The Scenario: Login Streaks
Imagine a table tracking user login dates. We want to find "Islands" of activity—consecutive days where a user logged in—to reward them for streaks.
| User | Login Date |
|---|---|
| Alice | 2024-01-01 |
| Alice | 2024-01-02 |
| Alice | 2024-01-03 |
| Alice | 2024-01-05 |
| Alice | 2024-01-06 |
Here, Alice has two streaks (islands):
- Jan 1 to Jan 3 (3 days)
- Jan 5 to Jan 6 (2 days) Jan 4 is a "gap".
The Solution: Row Number Difference
The core insight is this: If a sequence is consecutive, the difference between the value and its rank (row number) will be constant.

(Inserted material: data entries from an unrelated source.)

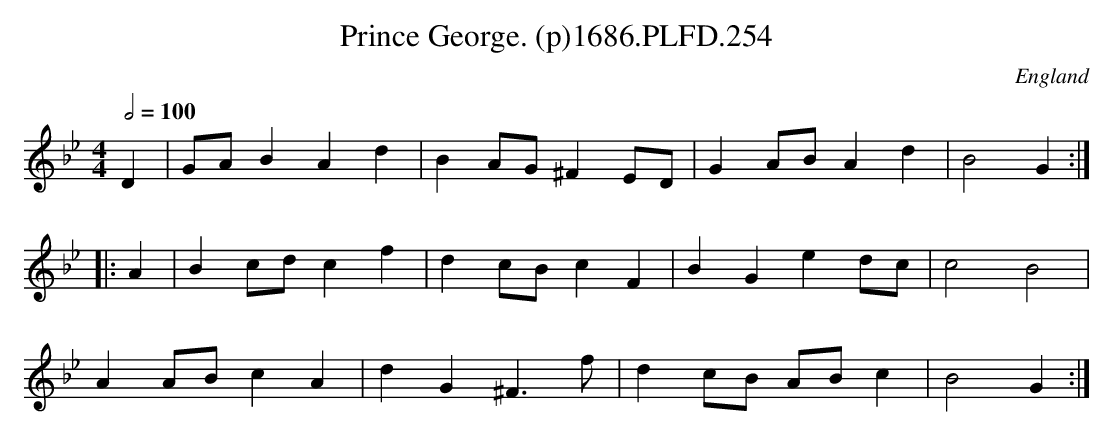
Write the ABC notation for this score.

X:1
T:Prince George. (p)1686.PLFD.254
M:4/4
L:1/4
Q:1/2=100
O:England
K:Bb
D|G/A/BAd|BA/G/^FE/D/|GA/B/Ad|B2G:|
|:A|Bc/d/cf|dc/B/cF|BGed/c/|c2B2|
AA/B/cA|dG^F>f|dc/B/ A/B/c|B2G:|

Let's verify this mathematically.
If we assign a ROW_NUMBER() to the dates:
| Date (D) | Row Num (RN) | D - RN |
|---|---|---|
| Jan 1 | 1 | Jan 0 |
| Jan 2 | 2 | Jan 0 |
| Jan 3 | 3 | Jan 0 |
| Jan 5 | 4 | Jan 1 |
| Jan 6 | 5 | Jan 1 |
Notice how D - RN is constant ("Jan 0") for the first group, and then changes to "Jan 1" for the second group. This "group identifier" allows us to group consecutive rows together!
Constructing the Query
- Generate Row Numbers: Order by date for each user.

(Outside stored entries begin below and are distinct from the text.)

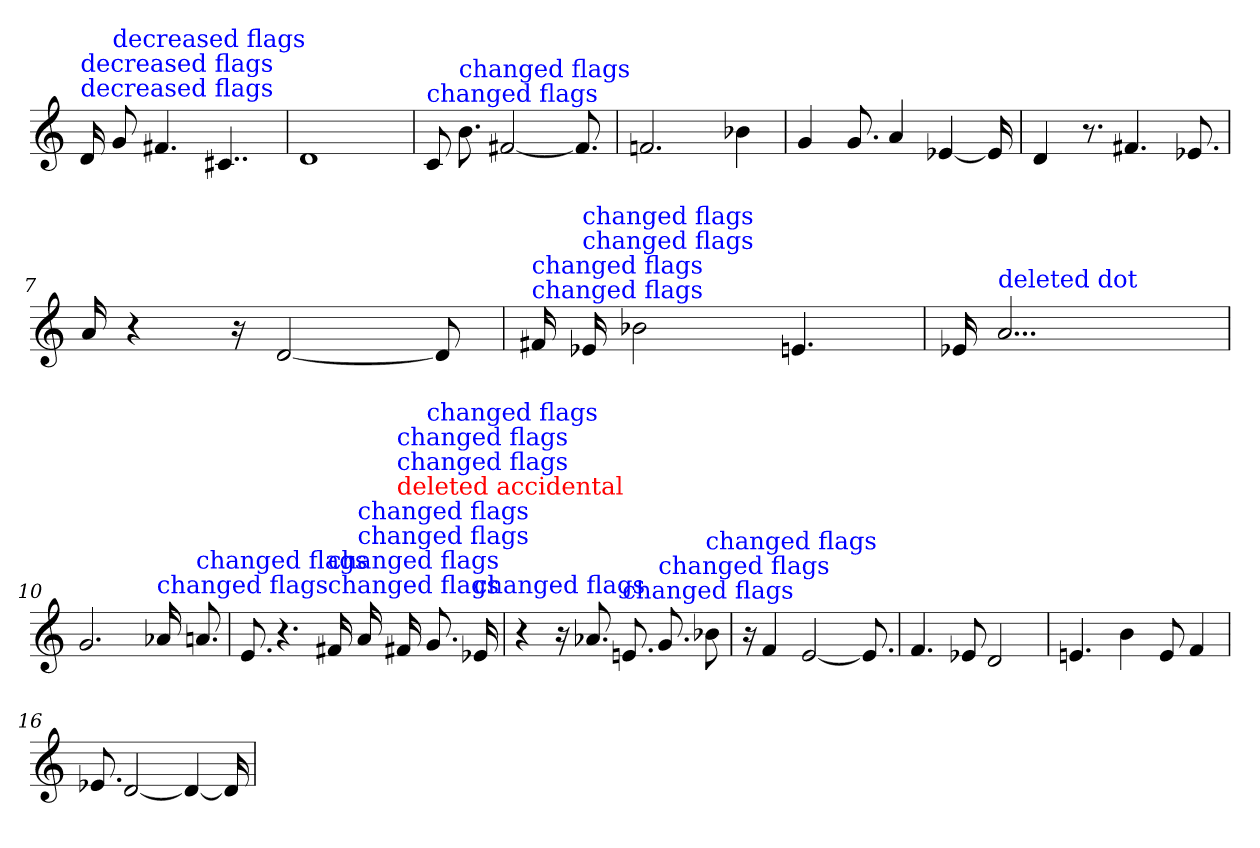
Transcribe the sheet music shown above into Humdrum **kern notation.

**kern
*part1
*staff1
=1
!LO:TX:color=#0000FF:t=decreased flags
!LO:TX:color=#0000FF:t=decreased flags
16di
!LO:TX:color=#0000FF:t=decreased flags
8gi
4.f#X
4..c#X
=2
1d
=3
!LO:TX:color=#0000FF:t=changed flags
8cj
!LO:TX:color=#0000FF:t=changed flags
8.bj
[2f#X
8.f#]
=4
2.fn
4b-X
=5
4g
8.g
4a
[4e-X
16e-]
=6
4d
8.r
4.f#X
8.e-X
=7
16a
4r
16r
[2d
8d]
=8
!LO:TX:color=#0000FF:t=changed flags
!LO:TX:color=#0000FF:t=changed flags
16f#Xj
!LO:TX:color=#0000FF:t=changed flags
!LO:TX:color=#0000FF:t=changed flags
16e-Xj
2b-X
4.en
=9
16e-X
!LO:TX:color=#0000FF:t=deleted dot
2...aj
=10
2.g
!LO:TX:color=#0000FF:t=changed flags
16a-Xj
!LO:TX:color=#0000FF:t=changed flags
8.anj
=11
8.e
4.r
!LO:TX:color=#0000FF:t=changed flags
!LO:TX:color=#0000FF:t=changed flags
16f#Xj
!LO:TX:color=#0000FF:t=changed flags
!LO:TX:color=#0000FF:t=changed flags
16aj
!LO:TX:color=#FF0000:t=deleted accidental
!LO:TX:color=#0000FF:t=changed flags
!LO:TX:color=#0000FF:t=changed flags
16f#Xj
!LO:TX:color=#0000FF:t=changed flags
8.gj
!LO:TX:color=#0000FF:t=changed flags
16e-Xj
=12
4r
16r
8.a-X
!LO:TX:color=#0000FF:t=changed flags
8.enj
!LO:TX:color=#0000FF:t=changed flags
8.gj
!LO:TX:color=#0000FF:t=changed flags
8b-Xj
=13
16r
4f
[2e
8.e]
=14
4.f
8e-X
2d
=15
4.en
4b
8e
4f
=16
8.e-X
[2d
4d_
16d]
=
*-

- Calculate the Group ID: Subtract the row number (converted to days) from the login date.
- Group By the Difference: Aggregate to find the start and end of each streak.
WITH RankedLogs AS (
SELECT
username,
login_date,
ROW_NUMBER() OVER (PARTITION BY username ORDER BY login_date) as rn
FROM user_logins
),
GroupedLogs AS (
SELECT
username,
login_date,
-- Subtract RN days from login_date to get the 'Island ID'
date(login_date, '-' || rn || ' days') as island_id
FROM RankedLogs
)
SELECT
username,
MIN(login_date) as streak_start,
MAX(login_date) as streak_end,
COUNT(*) as streak_length
FROM GroupedLogs
GROUP BY username, island_id
ORDER BY username, streak_start;
Interactive Gaps & Islands Playground
Try it yourself! In this example, we look for "Islands" of consecutive manufacturing serial numbers to see batches.
Finding Gaps
Finding what's missing is just as important. To find gaps, you usually use LEAD() to look at the next value and check if it's more than 1 unit away.
SELECT
serial_number + 1 as gap_start,
next_serial - 1 as gap_end
FROM (
SELECT
serial_number,
LEAD(serial_number) OVER (ORDER BY serial_number) as next_serial
FROM manufacturing_log_gaps
) sub
WHERE next_serial - serial_number > 1;
Conclusion
The "Row Number Difference" grouping method is a powerful pattern to have in your SQL toolkit. While it requires a bit of mental gymnastics to understand initially, it is incredibly efficient and works on virtually any SQL database with window functions. Use it to analyze streaks, sessions, and availability ranges with ease.